• [Work request 1]
Answer these questions from the post about Freeman's critique of Henrich, one a line:
(a) Under what title was Freeman's book published in the UK?
(b) What star rating appears in the title of Freeman's Amazon review?
(c) Which group is said to be working through a lot of Late Antique DNA?
• [Work request 2]
Please list every book title given in the post about Freeman's critique of Henrich, each in full.
--- Document segment ---
Against the WEIRD!

Charles Freeman, author of The Closing of the Western Mind: The Rise of Faith and the Fall of Reason (and in the UK, The Awakening: A History of the Western Mind AD 500 – AD 1700), sent me a long email critiquing Joe Henrich’s The WEIRDest People in the World: How the West Became Psychologically Peculiar and Particularly Prosperous. Freeman is a bit concerned about the adulation for Henrich’s work when he believes it is fundamentally flawed.

Why? Read his review on Amazon, it’s titled “2.0 out of 5 stars Henrich’s central argument and its offshoots are not supported by historical fact.” Read the whole thing.

All that said, I do want to put in a word for Henrich and his ambition. Lots of people on Twitter and elsewhere have pointed out “did you notice this whopper on page x! The guy doesn’t know what he’s talking about!?!?” Of course, he’ll make errors, The WEIRDest People in the World, and Henrich’s current research program, is broad, interdisciplinary, and it “breaks things.” This isn’t to excuse sloppiness, errors should be fixed. But when you take big risks, it is to be expected that picayune errors will slip in.

Nevertheless, what Freeman alludes to is not a small error. It’s a deep philosophical chasm, and the issues he brings up bothered me too. How truly effective was the ideology promoted by the Western Christian Church? Quite often there is one thing that is promoted officially, amongst elites, and another thing that is practiced. Freeman points out the reality that most people entered into common-law marriages, and that the religious authorities and government only took an interest in elite high-status marriages due to matters of property. Even when it comes to the elite exceptions and workarounds were common. Ideals were there to be broken.

There needs to be more exploration of the details of Henrich’s conjectures, though I think Freeman is too hard on him. After all, elite emulation is a real practice, and Greg Clark’s work (amongst others) shows that elite overproduction means that the ancestors of modern people may mostly be elites of the past.

Addendum: Some of Freeman’s questions are going to be answered soon. For example:  “How many people did actually marry their cousins in pre-Christian society? How does one define a cousin marriage as against a non-cousin marriage? How could one find and assess the evidence when most marriage/ cohabitation arrangements were unrecorded and then map, as Henrich does the decline in percentages of cousin marriages in Europe?” The Krause group at Max Planck is crushing through a lot of Late Antique DNA, and will answer these cousins in regards to endogamy definitively.
--- Source material ---
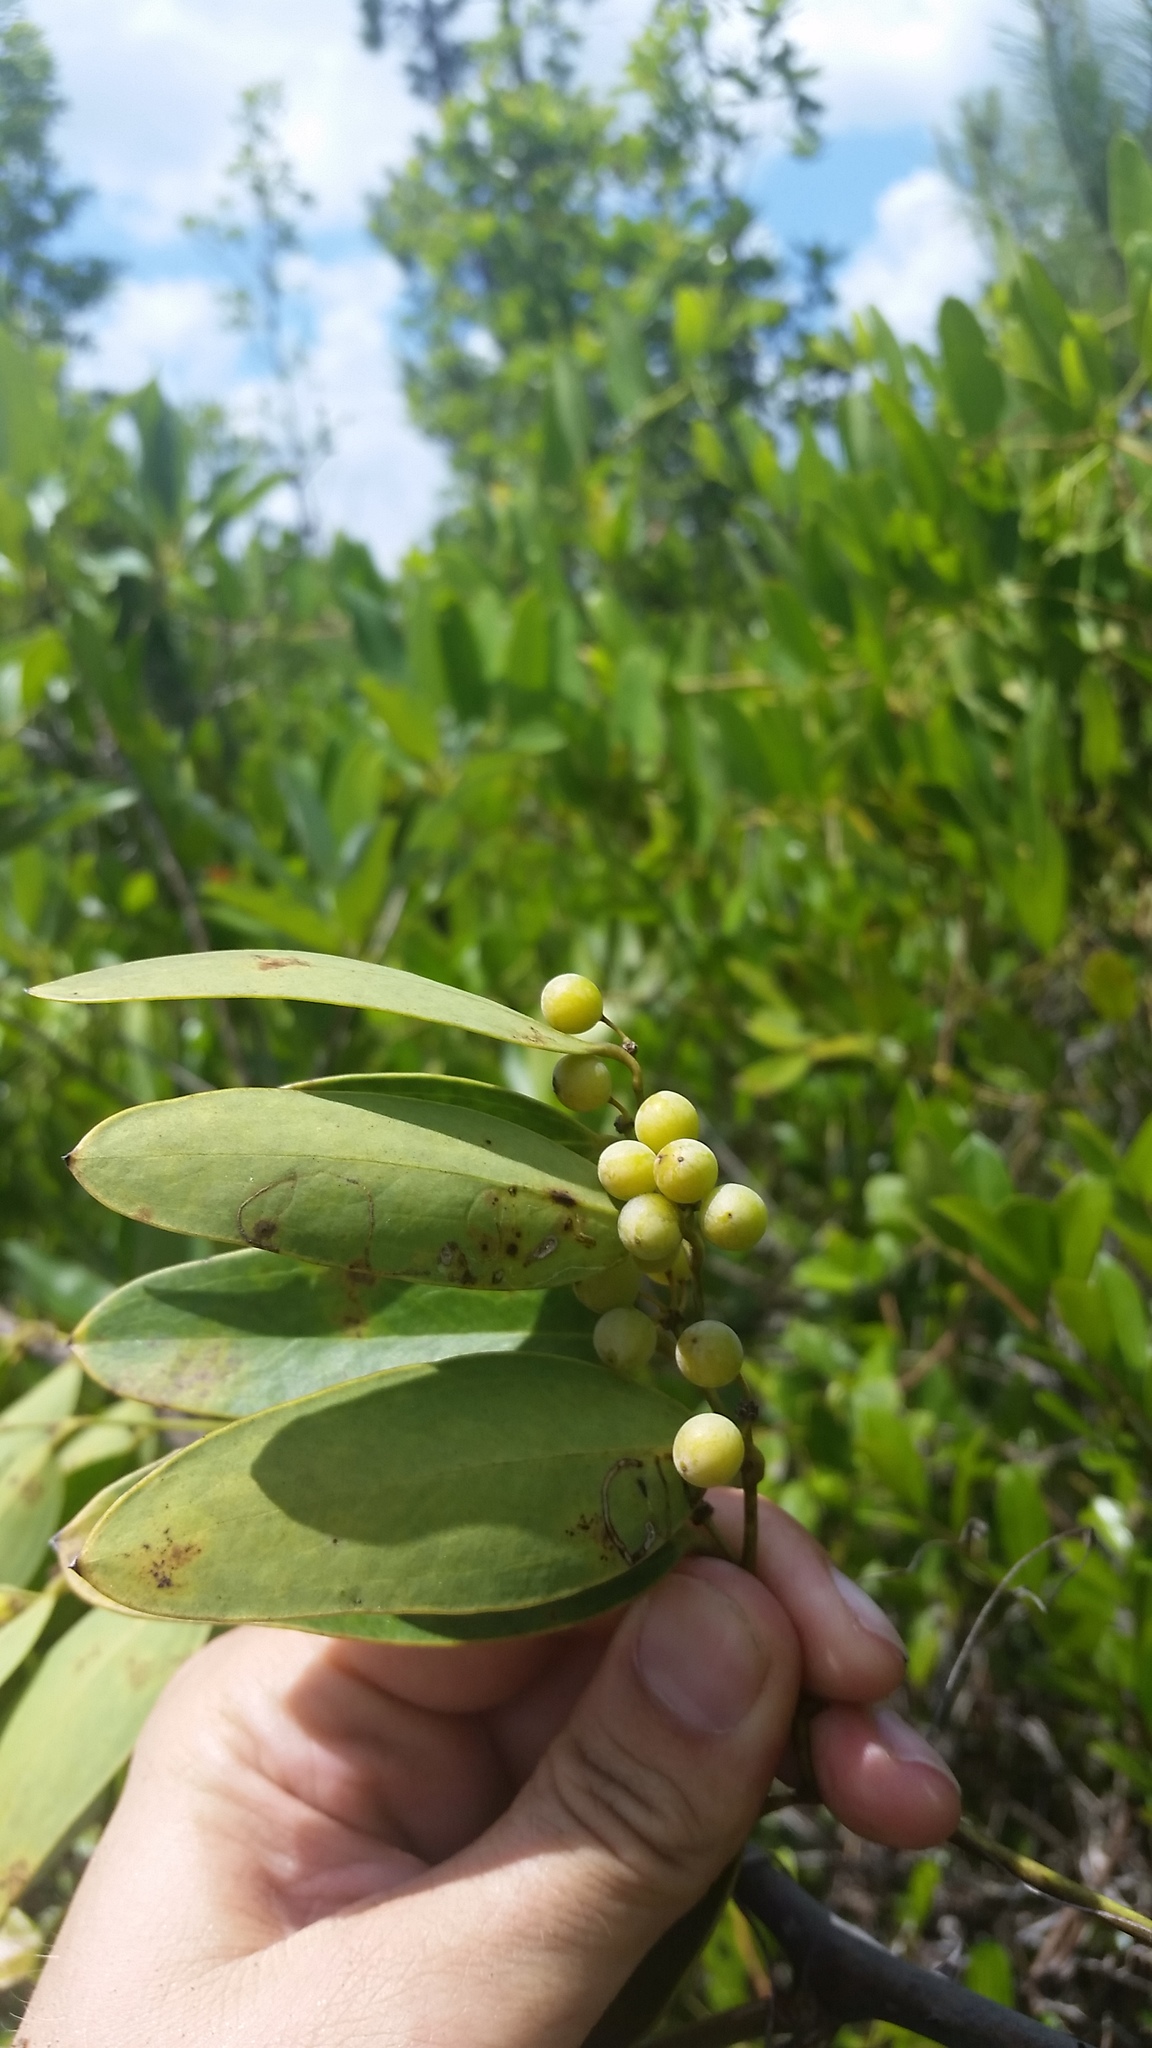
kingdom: Plantae
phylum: Tracheophyta
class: Liliopsida
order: Liliales
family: Smilacaceae
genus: Smilax
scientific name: Smilax laurifolia
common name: Bamboovine
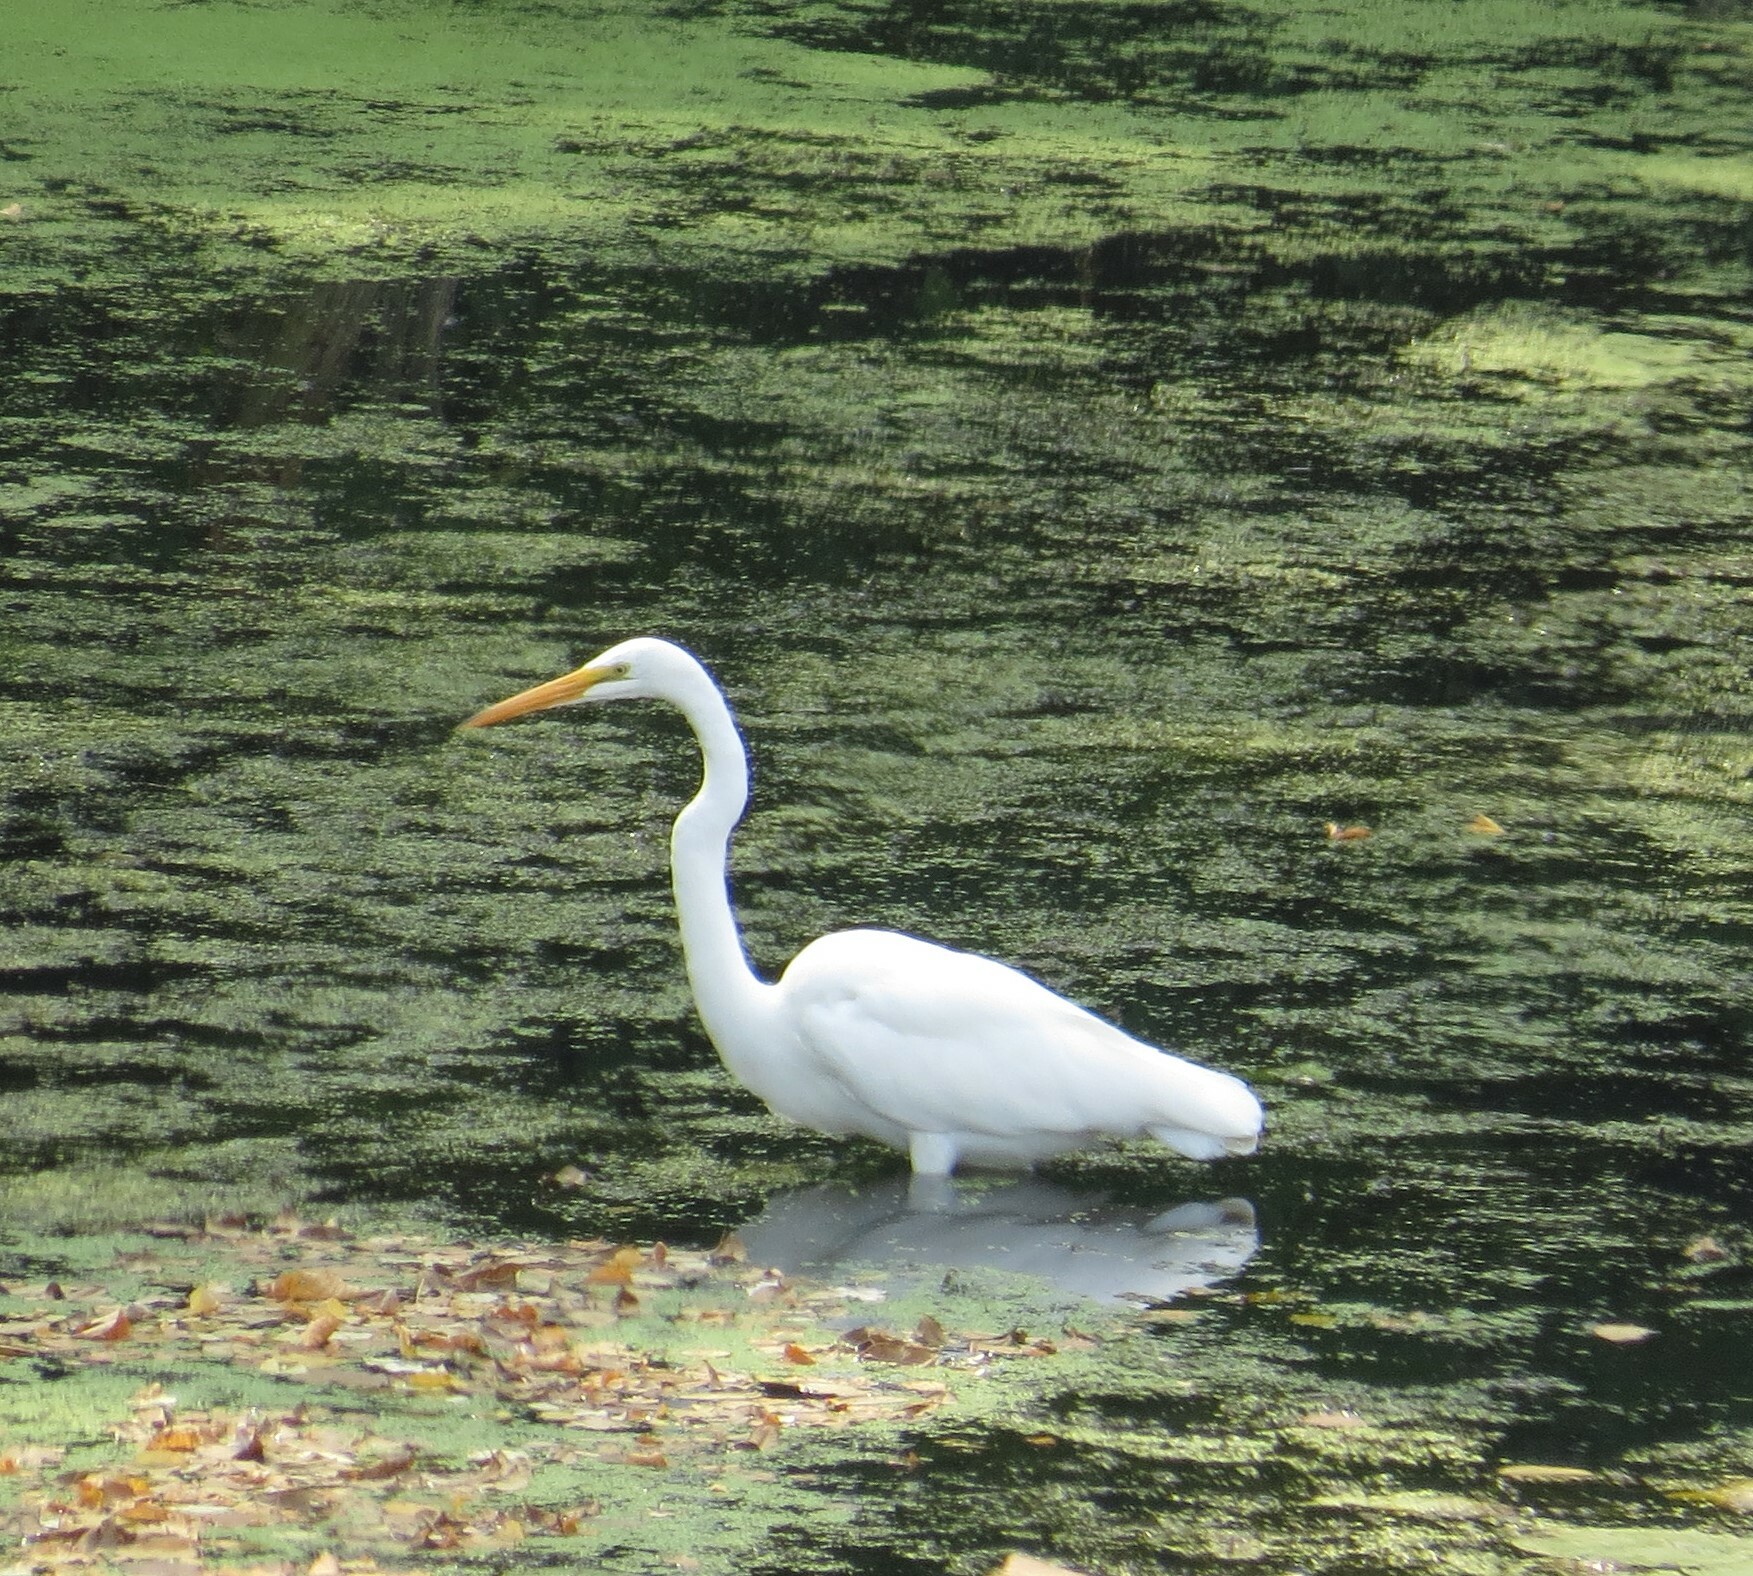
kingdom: Animalia
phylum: Chordata
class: Aves
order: Pelecaniformes
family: Ardeidae
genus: Ardea
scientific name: Ardea alba
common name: Great egret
---
• [Worked solution 1]
(a) The Awakening: A History of the Western Mind AD 500 – AD 1700
(b) 2.0 out of 5 stars
(c) The Krause group at Max Planck

• [Worked solution 2]
- The Closing of the Western Mind: The Rise of Faith and the Fall of Reason
- The Awakening: A History of the Western Mind AD 500 – AD 1700
- The WEIRDest People in the World: How the West Became Psychologically Peculiar and Particularly Prosperous